One day, Connie and Mellors meet by coincidence in the woods, and they have sex on the forest floor. This time, they experience simultaneous satisfaction. This is a revelatory and profoundly moving experience for Connie; she begins to adore Mellors, feeling that they have connected on some deep sensual level. She is proud to believe that she is pregnant with Mellors' child: he is a real, "living" man, as opposed to the emotionally-dead intellectuals and the dehumanized industrial workers. They grow progressively closer, connecting on a primordial physical level, as woman and man rather than as two minds or intellects.
Connie goes away to Venice for a vacation. While she is gone, Mellors' old wife returns, causing a scandal. Connie returns to find that Mellors has been fired as a result of the negative rumors spread about him by his resentful wife, against whom he has initiated divorce proceedings. Connie admits to Clifford that she is pregnant with Mellors' baby, but Clifford refuses to give her a divorce. The novel ends with Mellors working on a farm, waiting for his divorce, and Connie living with her sister, also waiting: the hope exists that, in the end, they will be together.

▸ SUPPLIED INFORMATION:
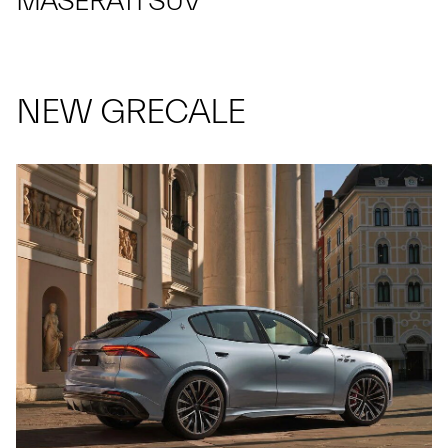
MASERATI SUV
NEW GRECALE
--
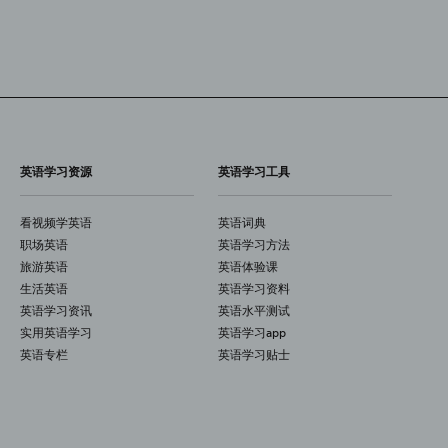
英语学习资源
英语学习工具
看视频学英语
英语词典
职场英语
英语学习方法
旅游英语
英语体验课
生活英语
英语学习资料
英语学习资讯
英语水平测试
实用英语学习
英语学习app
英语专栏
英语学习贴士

▸ EXERCISE REQUIREMENTS:
Name every character who appears by name in the plot summary.

▸ ANSWER TO THIS TASK:
Connie, Mellors, Clifford